Rakip bir partinin CHP'yi eleştirmesine hiç gerek yok. Onların kendi aralarındaki kavga ve siyasi söylemleri bile devre dışı kalmalarına yetiyor.
Baksanıza çevremiz kuşatılırken, terör devleti İsrail, Gazze'den sonra Lübnan'a saldırıp dünyayı dijital terör yöntemleriyle tehdit ederken CHP Genel Başkanı ve siyasi aktörleri akıl almaz bir gündemle halkın karşısına çıkıyor.
Başı da CHP Genel Başkan Özgür Özel çekti. Önceki gün durup dururken "rakı"yı gündem yaparak hem siyasete güveni sarstı hem de "İçki sağlığa zararlıdır" diye yüz yıldır mücadele eden Yeşilay'ın çabalarına zarar verdi. Üstelik bunu da CHP'nin iktidardaki 10. yılının müjdesi olarak tane tane anlattı:
"Maaş bugünkü maaş gibi olsun, masraflardan bir sıfır atın. Yani ulaşım 500 lira değil 50 lira, dana kıyma 55, kuzu pirzola 70 lira, bir litre rakı 140 lira. Hesap böyle."
Konuşmayı izleyen kalabalığın "Bir litre rakı 140 lira" sözlerini coşku ve alkışla karşılamaları Özel'in de dikkatinden kaçmadı ki, şunu söyleme gereği hissetti:
"Cümlenin sonu diye alkış oldu değil mi, rakıyı duyunca olmadı yani?"
Kaygılandı mı bilemem ama artık iş işten geçmiş; Özel, diliyle CHP siyasetini bir kez daha "rakı masalarının mezesi" yapmıştı. Oysa aynı CHP'nin bir önceki genel başkanı Kemal Kılıçdaroğlu, 2014 yılında yapılan 18'inci kurultayında bu rakı sofralarından kurtulmak için yeri göğü inletiyordu:
"CHP elitist bir parti diyorlar. Elitlere saygım var, aydındır.
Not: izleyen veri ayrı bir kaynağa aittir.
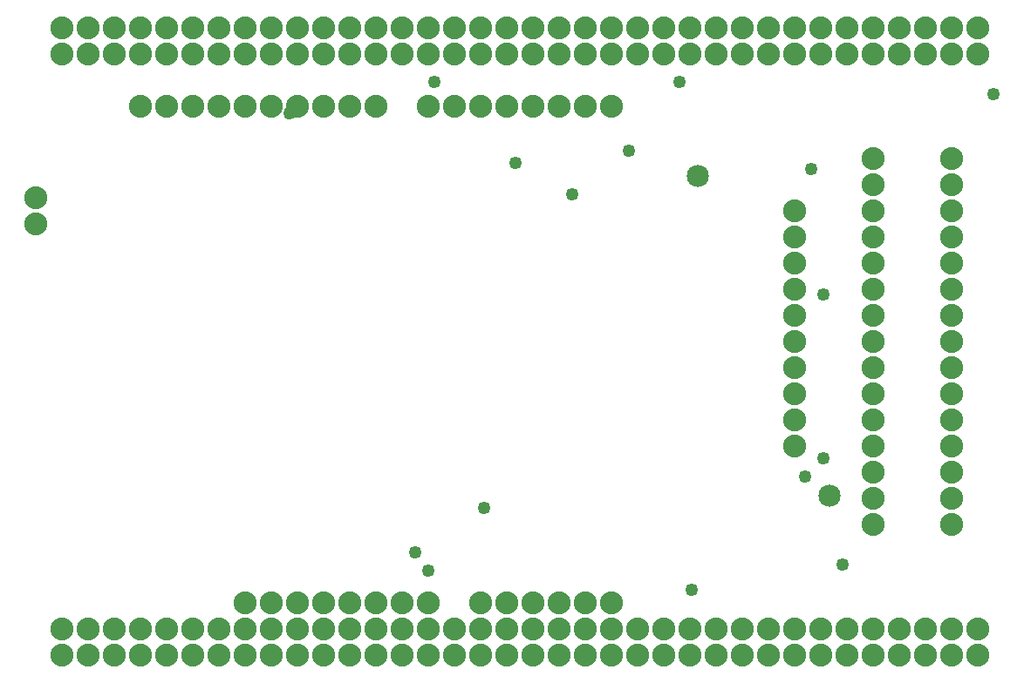
<source format=gbs>
G04 MADE WITH FRITZING*
G04 WWW.FRITZING.ORG*
G04 DOUBLE SIDED*
G04 HOLES PLATED*
G04 CONTOUR ON CENTER OF CONTOUR VECTOR*
%ASAXBY*%
%FSLAX23Y23*%
%MOIN*%
%OFA0B0*%
%SFA1.0B1.0*%
%ADD10C,0.088000*%
%ADD11C,0.049370*%
%ADD12C,0.085000*%
%LNMASK0*%
G90*
G70*
G54D10*
X174Y2433D03*
X274Y2433D03*
X374Y2433D03*
X474Y2433D03*
X574Y2433D03*
X674Y2433D03*
X774Y2433D03*
X874Y2433D03*
X974Y2433D03*
X1074Y2433D03*
X1174Y2433D03*
X1274Y2433D03*
X1374Y2433D03*
X1474Y2433D03*
X1574Y2433D03*
X1674Y2433D03*
X1774Y2433D03*
X1874Y2433D03*
X1974Y2433D03*
X2074Y2433D03*
X2174Y2433D03*
X2274Y2433D03*
X2374Y2433D03*
X2474Y2433D03*
X2574Y2433D03*
X2674Y2433D03*
X2774Y2433D03*
X2874Y2433D03*
X2974Y2433D03*
X3074Y2433D03*
X3174Y2433D03*
X3274Y2433D03*
X3374Y2433D03*
X3474Y2433D03*
X3574Y2433D03*
X3674Y2433D03*
X174Y2533D03*
X274Y2533D03*
X374Y2533D03*
X474Y2533D03*
X574Y2533D03*
X674Y2533D03*
X774Y2533D03*
X874Y2533D03*
X974Y2533D03*
X1074Y2533D03*
X1174Y2533D03*
X1274Y2533D03*
X1374Y2533D03*
X1474Y2533D03*
X1574Y2533D03*
X1674Y2533D03*
X1774Y2533D03*
X1874Y2533D03*
X1974Y2533D03*
X2074Y2533D03*
X2174Y2533D03*
X2274Y2533D03*
X2374Y2533D03*
X2474Y2533D03*
X2574Y2533D03*
X2674Y2533D03*
X2774Y2533D03*
X2874Y2533D03*
X2974Y2533D03*
X3074Y2533D03*
X3174Y2533D03*
X3274Y2533D03*
X3374Y2533D03*
X3474Y2533D03*
X3574Y2533D03*
X3674Y2533D03*
X174Y233D03*
X274Y233D03*
X374Y233D03*
X474Y233D03*
X574Y233D03*
X674Y233D03*
X774Y233D03*
X874Y233D03*
X974Y233D03*
X1074Y233D03*
X1174Y233D03*
X1274Y233D03*
X1374Y233D03*
X1474Y233D03*
X1574Y233D03*
X1674Y233D03*
X1774Y233D03*
X1874Y233D03*
X1974Y233D03*
X2074Y233D03*
X2174Y233D03*
X2274Y233D03*
X2374Y233D03*
X2474Y233D03*
X2574Y233D03*
X2674Y233D03*
X2774Y233D03*
X2874Y233D03*
X2974Y233D03*
X3074Y233D03*
X3174Y233D03*
X3274Y233D03*
X3374Y233D03*
X3474Y233D03*
X3574Y233D03*
X3674Y233D03*
X174Y133D03*
X274Y133D03*
X374Y133D03*
X474Y133D03*
X574Y133D03*
X674Y133D03*
X774Y133D03*
X874Y133D03*
X974Y133D03*
X1074Y133D03*
X1174Y133D03*
X1274Y133D03*
X1374Y133D03*
X1474Y133D03*
X1574Y133D03*
X1674Y133D03*
X1774Y133D03*
X1874Y133D03*
X1974Y133D03*
X2074Y133D03*
X2174Y133D03*
X2274Y133D03*
X2374Y133D03*
X2474Y133D03*
X2574Y133D03*
X2674Y133D03*
X2774Y133D03*
X2874Y133D03*
X2974Y133D03*
X3074Y133D03*
X3174Y133D03*
X3274Y133D03*
X3374Y133D03*
X3474Y133D03*
X3574Y133D03*
X3674Y133D03*
X2274Y333D03*
X2174Y333D03*
X2074Y333D03*
X1974Y333D03*
X1874Y333D03*
X1774Y333D03*
X1574Y333D03*
X1474Y333D03*
X1374Y333D03*
X1274Y333D03*
X1174Y333D03*
X1074Y333D03*
X974Y333D03*
X874Y333D03*
X2274Y2233D03*
X2174Y2233D03*
X2074Y2233D03*
X1974Y2233D03*
X1874Y2233D03*
X1774Y2233D03*
X1674Y2233D03*
X1574Y2233D03*
X1374Y2233D03*
X1274Y2233D03*
X1174Y2233D03*
X1074Y2233D03*
X974Y2233D03*
X874Y2233D03*
X774Y2233D03*
X674Y2233D03*
X574Y2233D03*
X474Y2233D03*
X1374Y2233D03*
X1274Y2233D03*
X1174Y2233D03*
X1074Y2233D03*
X974Y2233D03*
X874Y2233D03*
X774Y2233D03*
X674Y2233D03*
X574Y2233D03*
X474Y2233D03*
G54D11*
X3156Y480D03*
X2340Y2064D03*
X2532Y2328D03*
X1572Y456D03*
X1596Y2328D03*
X2580Y384D03*
X3732Y2280D03*
X1908Y2016D03*
X1524Y528D03*
X3012Y816D03*
X1044Y2208D03*
X2124Y1896D03*
G54D12*
X3108Y744D03*
X2604Y1968D03*
G54D11*
X3084Y888D03*
X3084Y1512D03*
X3036Y1992D03*
X1788Y696D03*
G54D10*
X2974Y933D03*
X2974Y1033D03*
X2974Y1133D03*
X2974Y1233D03*
X2974Y1333D03*
X2974Y1433D03*
X2974Y1533D03*
X2974Y1633D03*
X2974Y1733D03*
X2974Y1833D03*
X2974Y933D03*
X2974Y1033D03*
X2974Y1133D03*
X2974Y1233D03*
X2974Y1333D03*
X2974Y1433D03*
X2974Y1533D03*
X2974Y1633D03*
X2974Y1733D03*
X2974Y1833D03*
X3274Y633D03*
X3274Y733D03*
X3274Y833D03*
X3274Y933D03*
X3274Y1033D03*
X3274Y1133D03*
X3274Y1233D03*
X3274Y1333D03*
X3274Y1433D03*
X3274Y1533D03*
X3274Y1633D03*
X3274Y1733D03*
X3274Y1833D03*
X3274Y1933D03*
X3274Y2033D03*
X3574Y633D03*
X3574Y733D03*
X3574Y833D03*
X3574Y933D03*
X3574Y1033D03*
X3574Y1133D03*
X3574Y1233D03*
X3574Y1333D03*
X3574Y1433D03*
X3574Y1533D03*
X3574Y1633D03*
X3574Y1733D03*
X3574Y1833D03*
X3574Y1933D03*
X3574Y2033D03*
X74Y1883D03*
X74Y1783D03*
G04 End of Mask0*
M02*
</source>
Ama bir elitistler var, rakı sofralarında Türkiye'yi kurtarırlar. Bunlardan partiyi temizleyeceğim. Bunu herkes iyi bilsin. Bana çalışan adam lazım, rakı sofralarında konuşan adam değil."
Kılıçdaroğlu başaramadı ve tam 10 yıl sonra CHP aynı noktaya döndü. Hem de ciddi bir destekle... CHP'lilerin siyasi ideolog muamelesi yaptığı isimlerden Yılmaz Özdil, "Rakı Türkiye demektir" gibi derin bir analiz yaparken, Nevşin Mengü o analizi, "Rakı milli içkimizdir" diye sloganlaştırıyordu.
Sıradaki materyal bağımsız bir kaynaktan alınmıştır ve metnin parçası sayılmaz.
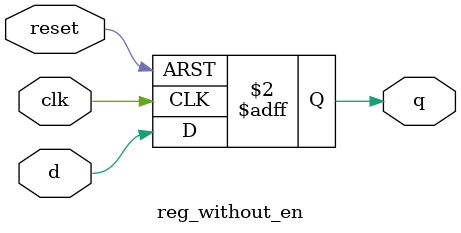
<source format=v>
module reg_without_en #(
    parameter WIDTH = 1
) (
    input  wire             clk,  
    input  wire             reset,  
    input  wire [WIDTH-1:0] d,   
    output reg  [WIDTH-1:0] q   
);

    always @(posedge clk or posedge reset) begin
        if (reset)
            q <= {WIDTH{1'b0}};  
        else
            q <= d;
    end

endmodule
</source>
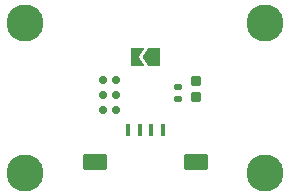
<source format=gbr>
%TF.GenerationSoftware,KiCad,Pcbnew,9.0.2*%
%TF.CreationDate,2025-05-19T10:14:33-04:00*%
%TF.ProjectId,lps28dfwBreakoutBoard,6c707332-3864-4667-9742-7265616b6f75,rev?*%
%TF.SameCoordinates,Original*%
%TF.FileFunction,Soldermask,Bot*%
%TF.FilePolarity,Negative*%
%FSLAX46Y46*%
G04 Gerber Fmt 4.6, Leading zero omitted, Abs format (unit mm)*
G04 Created by KiCad (PCBNEW 9.0.2) date 2025-05-19 10:14:33*
%MOMM*%
%LPD*%
G01*
G04 APERTURE LIST*
G04 Aperture macros list*
%AMRoundRect*
0 Rectangle with rounded corners*
0 $1 Rounding radius*
0 $2 $3 $4 $5 $6 $7 $8 $9 X,Y pos of 4 corners*
0 Add a 4 corners polygon primitive as box body*
4,1,4,$2,$3,$4,$5,$6,$7,$8,$9,$2,$3,0*
0 Add four circle primitives for the rounded corners*
1,1,$1+$1,$2,$3*
1,1,$1+$1,$4,$5*
1,1,$1+$1,$6,$7*
1,1,$1+$1,$8,$9*
0 Add four rect primitives between the rounded corners*
20,1,$1+$1,$2,$3,$4,$5,0*
20,1,$1+$1,$4,$5,$6,$7,0*
20,1,$1+$1,$6,$7,$8,$9,0*
20,1,$1+$1,$8,$9,$2,$3,0*%
%AMFreePoly0*
4,1,6,1.000000,0.000000,0.500000,-0.750000,-0.500000,-0.750000,-0.500000,0.750000,0.500000,0.750000,1.000000,0.000000,1.000000,0.000000,$1*%
%AMFreePoly1*
4,1,6,0.500000,-0.750000,-0.650000,-0.750000,-0.150000,0.000000,-0.650000,0.750000,0.500000,0.750000,0.500000,-0.750000,0.500000,-0.750000,$1*%
G04 Aperture macros list end*
%ADD10C,3.140000*%
%ADD11RoundRect,0.150000X-0.150000X-0.150000X0.150000X-0.150000X0.150000X0.150000X-0.150000X0.150000X0*%
%ADD12RoundRect,0.150000X0.150000X0.150000X-0.150000X0.150000X-0.150000X-0.150000X0.150000X-0.150000X0*%
%ADD13RoundRect,0.200000X-0.250000X0.200000X-0.250000X-0.200000X0.250000X-0.200000X0.250000X0.200000X0*%
%ADD14FreePoly0,180.000000*%
%ADD15FreePoly1,180.000000*%
%ADD16RoundRect,0.125000X-0.175000X0.125000X-0.175000X-0.125000X0.175000X-0.125000X0.175000X0.125000X0*%
%ADD17RoundRect,0.050000X0.950000X0.600000X-0.950000X0.600000X-0.950000X-0.600000X0.950000X-0.600000X0*%
%ADD18RoundRect,0.050000X0.150000X0.450000X-0.150000X0.450000X-0.150000X-0.450000X0.150000X-0.450000X0*%
G04 APERTURE END LIST*
D10*
%TO.C,REF\u002A\u002A*%
X129540000Y-114300000D03*
%TD*%
%TO.C,REF\u002A\u002A*%
X149860000Y-101600000D03*
%TD*%
%TO.C,REF\u002A\u002A*%
X129540000Y-101600000D03*
%TD*%
%TO.C,REF\u002A\u002A*%
X149860000Y-114300000D03*
%TD*%
D11*
%TO.C,R2*%
X136127000Y-107696000D03*
X137177000Y-107696000D03*
%TD*%
D12*
%TO.C,R1*%
X137177000Y-106426000D03*
X136127000Y-106426000D03*
%TD*%
D13*
%TO.C,C1*%
X144018000Y-106488000D03*
X144018000Y-107888000D03*
%TD*%
D14*
%TO.C,JP1*%
X140425000Y-104521000D03*
D15*
X138975000Y-104521000D03*
%TD*%
D16*
%TO.C,C2*%
X142494000Y-107069000D03*
X142494000Y-108069000D03*
%TD*%
D11*
%TO.C,R3*%
X136127000Y-108966000D03*
X137177000Y-108966000D03*
%TD*%
D17*
%TO.C,J1*%
X144000000Y-113400000D03*
X135400000Y-113400000D03*
D18*
X141200000Y-110700000D03*
X140200000Y-110700000D03*
X139200000Y-110700000D03*
X138200000Y-110700000D03*
%TD*%
M02*

</source>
Gel de sorma, dünya yanarken CHP ikinci yüzyıla bu kafayla mı hazırlanıyor?
İMAMOĞLU-YAVAŞ KAVGASI
Tabii iş bu kadarla kalsa... CHP yönetimi yine de tıpış tıpış sandığa gidip oy verecek yüzde 25'lik bir kitle ve arkasına saklandığı Atatürk siyasetiyle öyle veya böyle yoluna devam edebilir. Ancak bu kez CHP'nin başı sağdan devşirdiği ve öne çıkardığı iki siyasi aktörle bir hayli dertte. İkili arasındaki gerilim giderek büyüyor. Onlar CHP'ye oy getirdikleri gibi götürme ihtimalleri de var.
Bu yüzden de rakı muhabbetine dalan mevcut CHP yönetimi ve tabanı, sadece eski genel başkan Kılıçdaroğlu'nun hamlelerini değil, Ekrem İmamoğlu ile Mansur Yavaş arasındaki kavgayı da dikkatle izliyor.
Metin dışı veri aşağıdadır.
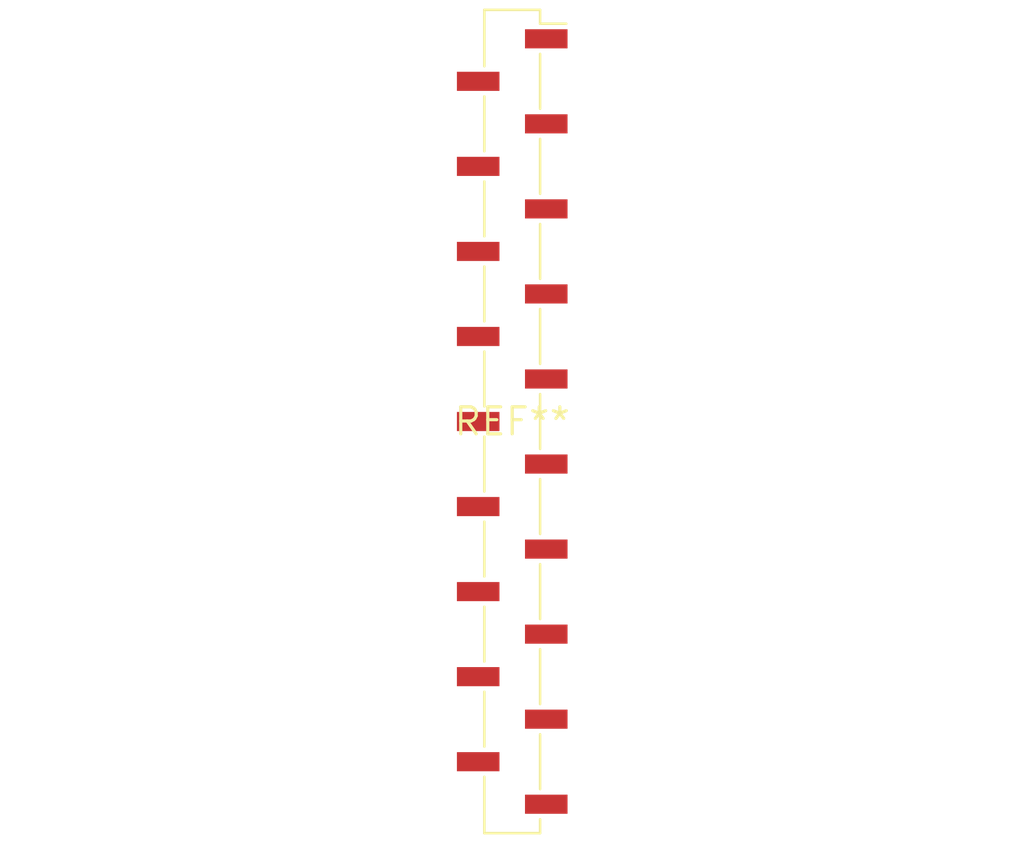
<source format=kicad_pcb>
(kicad_pcb (version 20240108) (generator pcbnew)

  (general
    (thickness 1.6)
  )

  (paper "A4")
  (layers
    (0 "F.Cu" signal)
    (31 "B.Cu" signal)
    (32 "B.Adhes" user "B.Adhesive")
    (33 "F.Adhes" user "F.Adhesive")
    (34 "B.Paste" user)
    (35 "F.Paste" user)
    (36 "B.SilkS" user "B.Silkscreen")
    (37 "F.SilkS" user "F.Silkscreen")
    (38 "B.Mask" user)
    (39 "F.Mask" user)
    (40 "Dwgs.User" user "User.Drawings")
    (41 "Cmts.User" user "User.Comments")
    (42 "Eco1.User" user "User.Eco1")
    (43 "Eco2.User" user "User.Eco2")
    (44 "Edge.Cuts" user)
    (45 "Margin" user)
    (46 "B.CrtYd" user "B.Courtyard")
    (47 "F.CrtYd" user "F.Courtyard")
    (48 "B.Fab" user)
    (49 "F.Fab" user)
    (50 "User.1" user)
    (51 "User.2" user)
    (52 "User.3" user)
    (53 "User.4" user)
    (54 "User.5" user)
    (55 "User.6" user)
    (56 "User.7" user)
    (57 "User.8" user)
    (58 "User.9" user)
  )

  (setup
    (pad_to_mask_clearance 0)
    (pcbplotparams
      (layerselection 0x00010fc_ffffffff)
      (plot_on_all_layers_selection 0x0000000_00000000)
      (disableapertmacros false)
      (usegerberextensions false)
      (usegerberattributes false)
      (usegerberadvancedattributes false)
      (creategerberjobfile false)
      (dashed_line_dash_ratio 12.000000)
      (dashed_line_gap_ratio 3.000000)
      (svgprecision 4)
      (plotframeref false)
      (viasonmask false)
      (mode 1)
      (useauxorigin false)
      (hpglpennumber 1)
      (hpglpenspeed 20)
      (hpglpendiameter 15.000000)
      (dxfpolygonmode false)
      (dxfimperialunits false)
      (dxfusepcbnewfont false)
      (psnegative false)
      (psa4output false)
      (plotreference false)
      (plotvalue false)
      (plotinvisibletext false)
      (sketchpadsonfab false)
      (subtractmaskfromsilk false)
      (outputformat 1)
      (mirror false)
      (drillshape 1)
      (scaleselection 1)
      (outputdirectory "")
    )
  )

  (net 0 "")

  (footprint "PinSocket_1x19_P2.00mm_Vertical_SMD_Pin1Right" (layer "F.Cu") (at 0 0))

)

</source>
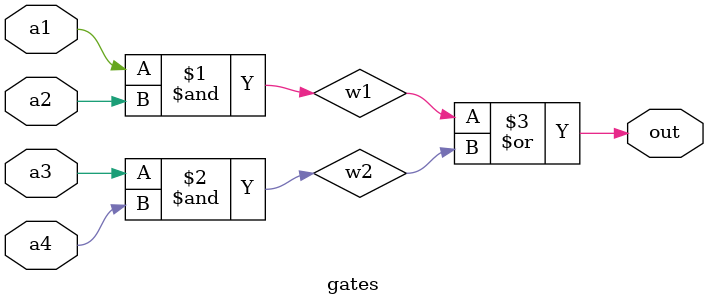
<source format=v>
module gates(a1,a2,a3,a4,out);
input a1,a2,a3,a4;
output out;

wire w1,w2;

and g1(w1,a1,a2);
and g2(w2,a3,a4);
or g3(out,w1,w2);

endmodule

</source>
Herhalde Yavaş'ın tüzük kurultayında İmamoğlu'na yönelik "ateşe odun atanlar" suçlaması ve onun da iki büklüm kürsüye çıkıp "Senin için konuşmamı bile yere atarım" demesi aleyhine döndü ki, İstanbul Sultanbeyli'de kürsüye çıkıp bas bas bağırdı:
"Zaman, hele hele aynı odada, aynı mekânda, aynı çatı altında siyaset yapan insanların, 'Sen benim ayağıma bastın. Sen benim koluma dokundun. Ya da karnıma dirsek attın. Yüzüme sert baktın' deme zamanı değildir. Bununla uğraşan kim varsa benim yol arkadaşım da değildir. Nokta."
Adını söyleyemedi ama Yavaş'tan söz ettiği çok açıktı. Bu kavgayı "Rakı masasında Türkiye'yi kurtaranlar" durduramayacağına göre, şu net: Siyaset üretmeyen CHP'nin sonu da 90'ların SHP'si gibi olur.